SO LANCE Armstrong has a date with Oprah Winfrey. And so great is the level of interest and analysis even before the interview takes to the air that the questioner is under as much scrutiny as the subject of her cross-examination.
It is understandable that if Armstrong has reached the point where he has something new to say, he would wish to tell it to someone who has provided a supportive ear in the past.
But unless he is going to tell all, Winfrey will almost certainly stand accused of going easy on the disgraced former Tour de France champion.
This is potentially a massive moment in sport media. If Armstrong decides that he should engage in either apology or confession or perhaps both, he stands on the precipice of even greater ruin than now.
It was presumably Armstrong's people who put the feelers out through unconfirmed media reports last week that he was considering some form of public admission of guilt. It was not an unreasonable strategy to ascertain how the media and the public might react to some sort of deal by which he might be able to resume his sporting career, albeit now in triathlons and marathons.

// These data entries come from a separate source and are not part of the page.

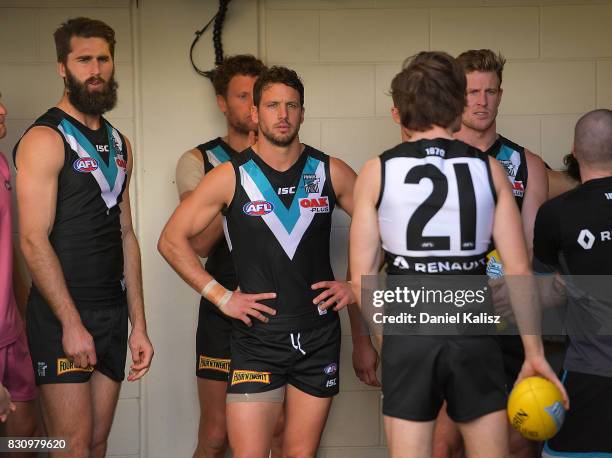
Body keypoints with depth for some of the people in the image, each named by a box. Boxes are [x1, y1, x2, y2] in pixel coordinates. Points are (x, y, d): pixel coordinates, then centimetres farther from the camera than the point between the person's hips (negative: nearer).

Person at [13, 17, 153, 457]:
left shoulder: (119, 143, 15)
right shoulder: (45, 138, -9)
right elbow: (34, 239, -15)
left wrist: (139, 324, 13)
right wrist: (71, 323, -18)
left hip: (113, 314, 7)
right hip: (62, 318, -7)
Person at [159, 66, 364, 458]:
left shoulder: (331, 172, 3)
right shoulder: (230, 177, -2)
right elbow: (172, 240, 0)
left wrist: (356, 287, 3)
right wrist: (221, 296, -5)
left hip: (319, 336, 2)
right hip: (258, 337, -2)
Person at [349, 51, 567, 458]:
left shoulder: (378, 171, -2)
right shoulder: (489, 169, 0)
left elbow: (362, 277, -3)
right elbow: (518, 270, -3)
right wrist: (535, 352, 4)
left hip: (408, 337, -1)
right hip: (474, 335, 1)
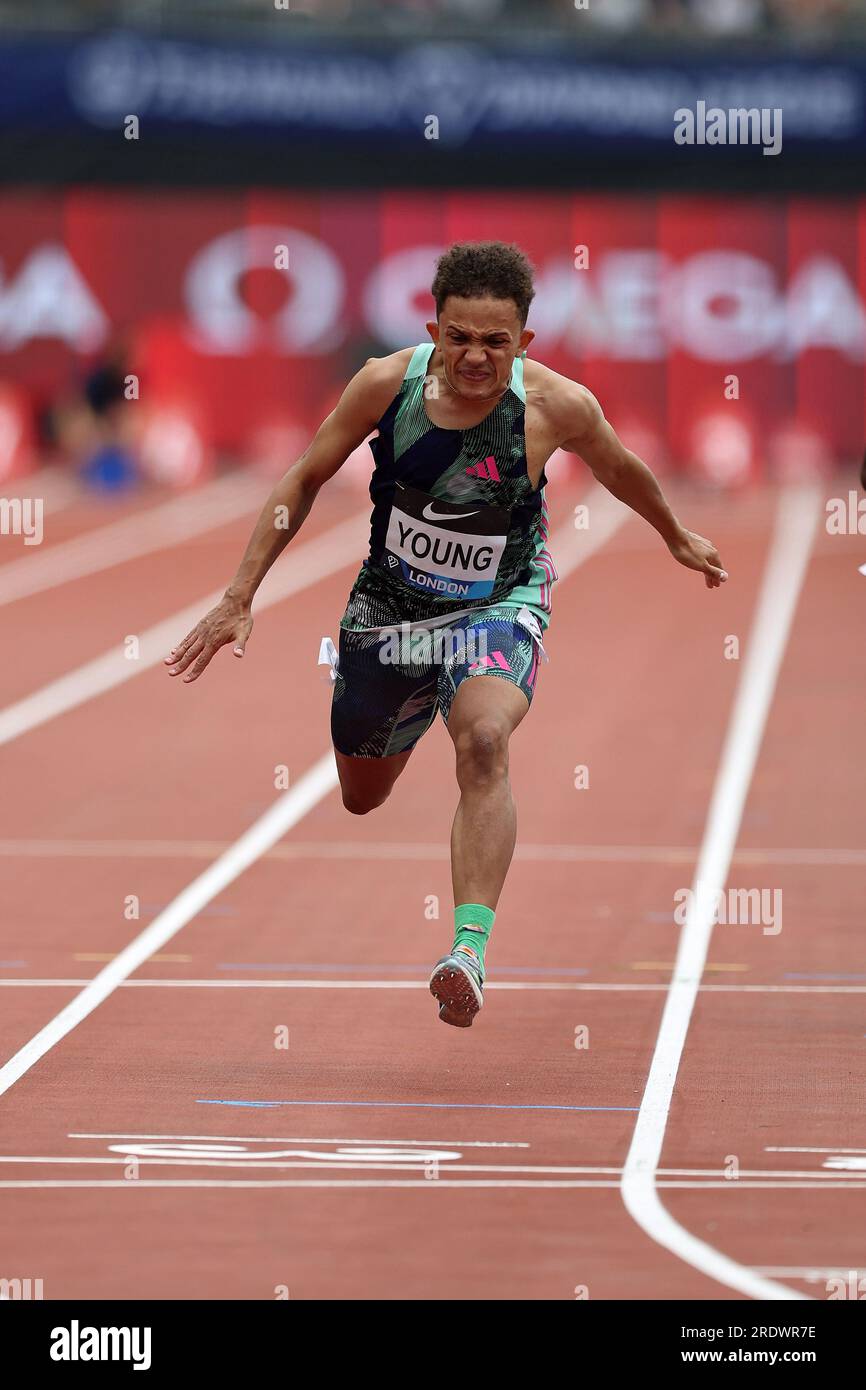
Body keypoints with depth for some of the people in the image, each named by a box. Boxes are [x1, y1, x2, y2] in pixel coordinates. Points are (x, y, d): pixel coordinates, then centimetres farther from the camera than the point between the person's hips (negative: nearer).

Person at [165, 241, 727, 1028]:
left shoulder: (557, 407, -20)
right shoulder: (387, 384, -17)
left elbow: (618, 469, 4)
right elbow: (305, 480, -2)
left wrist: (677, 538, 22)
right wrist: (240, 597, -4)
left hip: (499, 606, -3)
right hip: (389, 603, 3)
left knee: (484, 741, -34)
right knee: (360, 798, 18)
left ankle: (471, 948, -41)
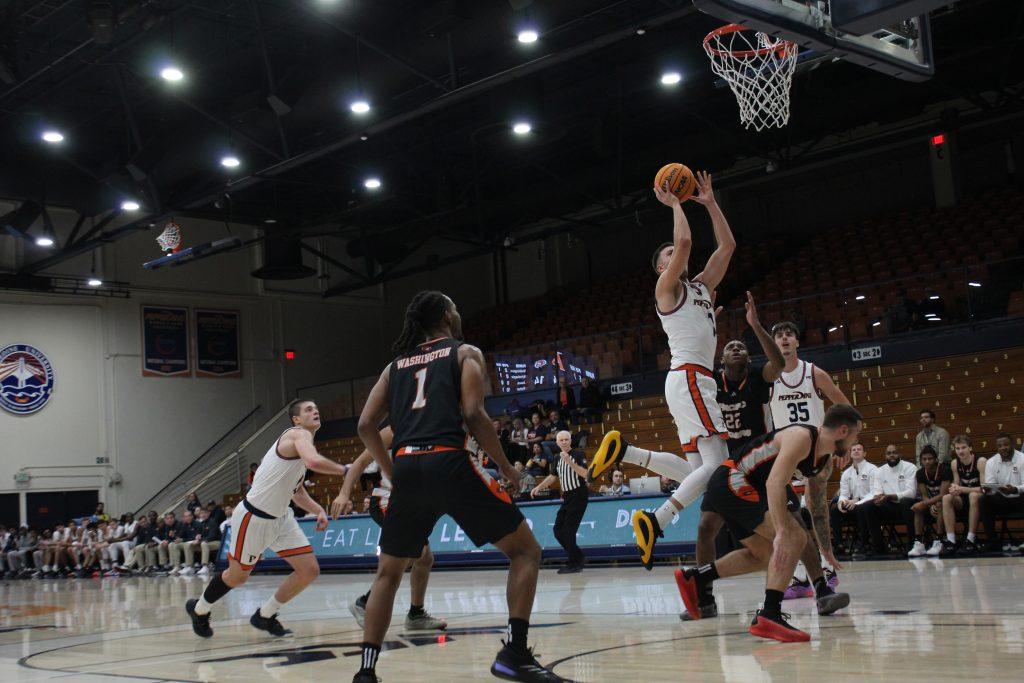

But it will have to be one hell of a deal as there are a myriad parties involved who have every reason to still be upset with a repentant Armstrong. Just how all of them would be bound to any agreement seems way too complex to even contemplate.
The easy part would be concluding a deal with his primary pursuers, the US Anti- Doping Agency. Co-operation with his destroyers by assisting them with their further inquiries might ease off a lifetime ban and allow Armstrong in two, three or four years to enter official sporting competition once again.
But given what USADA has found out in its quest to hunt Armstrong down, is there anything that he could tell it that it doesn't already know?
And given that he has had countless opportunities to come clean over a long period of time, would he be entitled to such concessions in any case, even if he were able to come up with something new?
Then there is the question of how his own sports world governing body, the UCI, might react, given that it has banned him for life and stripped him of all his former glories. Already into its own wide-reaching inquiry and under enormous pressure to do something more about the darker periods of the past, why would it cut any slack to its most infamous bad boy?
Unless it reduces his penalty, its fellow international bodies will be expected to respect the lifetime ban, irrespective of what USADA might be inclined to do.
But the biggest issues for a confessing Armstrong are a potential jail term for lying under oath - the fate that befell Marion Jones - and the likelihood of financial ruin as the US government and a wide range of sponsors seek recovery of the dollars that they would consider him to have defrauded.
And waiting at the end of the line are the millions of people around the world who were inspired by his story and who will now simply want to know why.
It is doubtful that many of them will accept any simple excuse that he had no choice because that was the way of the peloton of the time.
They will want something much more because Armstrong set himself apart and challenged each of them to believe that he was different.
Such are the implications of his potential revelations that there is every chance that Armstrong's chat with Oprah will be a massive fizzer.
If it's not, it will be one of the great ratings winners of all time.